Dia mengungkapkan, data BPS periode 2023–2025 memperlihatkan betapa strategisnya Jawa Tengah sebagai penopang pangan nasional.
Pada 2023, kata dia yang juga merupakan anggota Pansus Agraria DPR RI ini, produktivitas padi Jawa Tengah tercatat 55,24 kuintal/hektare, luas panen sekitar 1,64 juta hektare, dengan produksi 9,06 juta ton.
Sementara itu, kata dia, tahun 2024 produktivitas naik menjadi 57,19 kuintal/hektare, namun luas panen turun menjadi 1,55 juta hektare dan produksi ikut turun menjadi 8,89 juta ton.
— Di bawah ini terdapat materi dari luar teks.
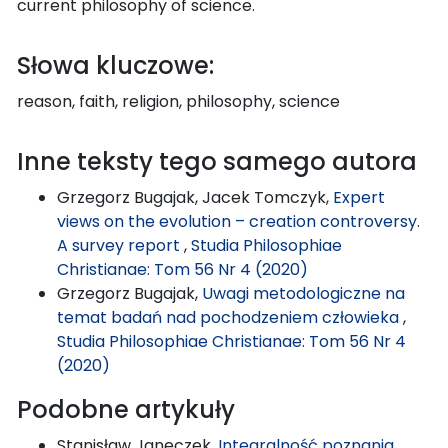
current philosophy of science.
Słowa kluczowe:
reason, faith, religion, philosophy, science
Inne teksty tego samego autora
Grzegorz Bugajak, Jacek Tomczyk,
Expert
views on the evolution – creation controversy.
A survey report
,
Studia Philosophiae
Christianae: Tom 56 Nr 4 (2020)
Grzegorz Bugajak,
Uwagi metodologiczne na
temat badań nad pochodzeniem człowieka
,
Studia Philosophiae Christianae: Tom 56 Nr 4
(2020)
Podobne artykuły
Stanisław Janeczek,
Integralność poznania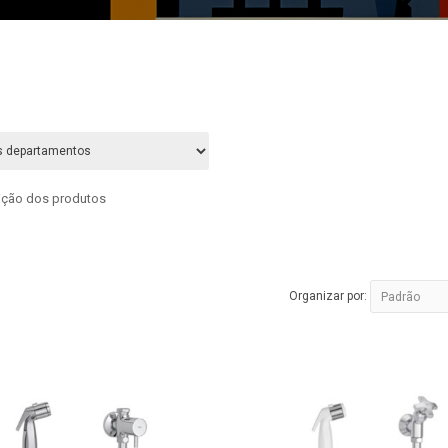
rição dos produtos
Organizar por: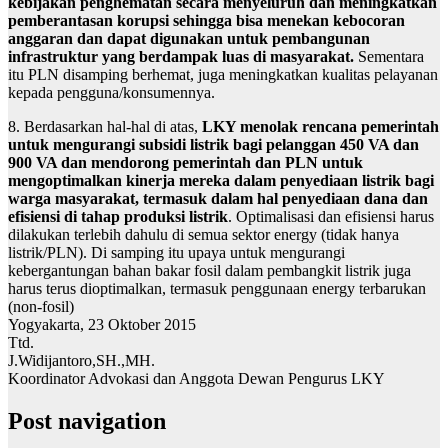
kebijakan penghematan secara menyeluruh dan meningkatkan
pemberantasan korupsi sehingga bisa menekan kebocoran
anggaran dan dapat digunakan untuk pembangunan
infrastruktur yang berdampak luas di masyarakat.
Sementara
itu PLN disamping berhemat, juga meningkatkan kualitas pelayanan
kepada pengguna/konsumennya.
8. Berdasarkan hal-hal di atas,
LKY menolak rencana pemerintah
untuk mengurangi subsidi listrik bagi pelanggan 450 VA dan
900 VA dan mendorong pemerintah dan PLN untuk
mengoptimalkan kinerja mereka dalam penyediaan listrik bagi
warga masyarakat, termasuk dalam hal penyediaan dana dan
efisiensi di tahap produksi listrik
. Optimalisasi dan efisiensi harus
dilakukan terlebih dahulu di semua sektor energy (tidak hanya
listrik/PLN). Di samping itu upaya untuk mengurangi
kebergantungan bahan bakar fosil dalam pembangkit listrik juga
harus terus dioptimalkan, termasuk penggunaan energy terbarukan
(non-fosil)
Yogyakarta, 23 Oktober 2015
Ttd.
J.Widijantoro,SH.,MH.
Koordinator Advokasi dan Anggota Dewan Pengurus LKY
Post navigation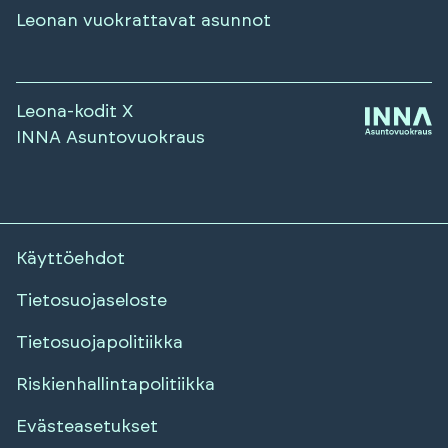
Leonan vuokrattavat asunnot
Leona-kodit X
INNA Asuntovuokraus
Käyttöehdot
Tietosuojaseloste
Tietosuojapolitiikka
Riskienhallintapolitiikka
Evästeasetukset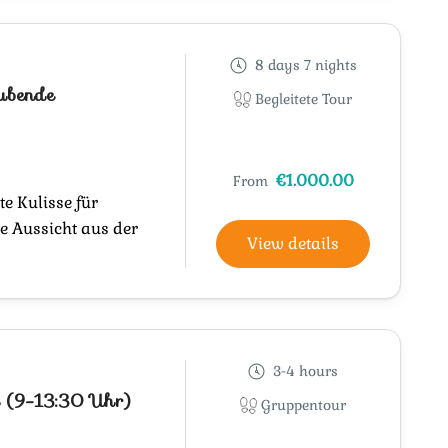
8 days 7 nights
ubende
Begleitete Tour
€1.000.00
From
te Kulisse für
ie Aussicht aus der
View details
3-4 hours
a (9-13:30 Uhr)
Gruppentour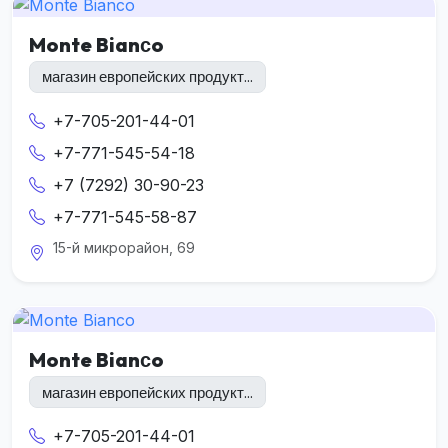
Monte Bianсo
магазин европейских продукт...
+7-705-201-44-01
+7-771-545-54-18
+7 (7292) 30-90-23
+7-771-545-58-87
15-й микрорайон, 69
Monte Bianсo
магазин европейских продукт...
+7-705-201-44-01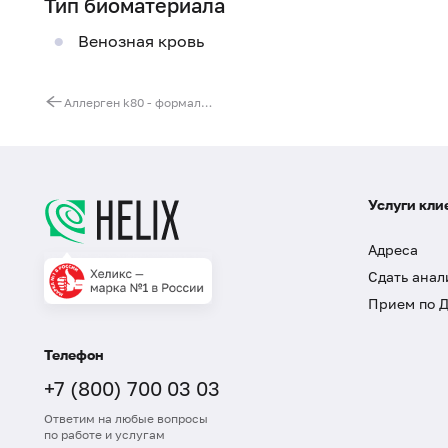
Тип биоматериала
Венозная кровь
Аллерген k80 - формальдегид/формалин, IgE (ImmunoCAP)
Услуги кли
Адреса
Сдать анал
Прием по 
Телефон
+7 (800) 700 03 03
Ответим на любые вопросы
по работе и услугам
Sedangkan 2025 ini, ujar dia, luas panen meningkat menjadi 1,67 juta hektare dan produksi diproyeksikan mencapai 9,38 juta ton pada akhir Desember.
“Pesannya jelas, produktivitas saja tidak cukup bila lahan makin terdesak, ongkos produksi membengkak, dan petani tidak punya kepastian usaha,” tutur dia.
Dia menyebut di Dapil Jawa Tengah VI , Wonosobo, Purworejo, Temanggung, Magelang, dan Kota Magelang kontribusi petani terlihat nyata dalam angka produksi, tetapi juga terlihat nyata dalam tantangan yang mereka hadapi.
Purworejo, misalnya, menghasilkan padi 287.721,45 ton GKG (2023) dan 279.478,00 ton (2024), lalu naik lagi menjadi sekitar 312.562 ton (2025, sementara).
Setara berasnya sekitar 165.456,85 ton (2023) dan 160.716,37 ton (2024), lalu menjadi 179.741 ton (2025). Magelang (kabupaten) menghasilkan 160.694,62 ton (2023) dan 151.779,30 ton (2024), lalu sekitar 169.888 ton (2025) setara berasnya 92.408,90 ton (2023), 87.282,06 ton (2024), dan 97.696 ton (2025).
Wonosobo menghasilkan 60.651,87 ton (2023), 59.488,44 ton (2024), dan sekitar 62.631 ton (2025) setara berasnya 34.878,40 ton (2023), 34.209,37 ton (2024), dan 36.017 ton (2025).
Temanggung juga menunjukkan tren naik dari 46.499,41 ton (2023) menjadi 50.813,53 ton (2024), lalu sekitar 57.250 ton (2025, sementara) produksi setara berasnya juga naik dari 29.221 ton (2024) menjadi 32.922 ton (2025).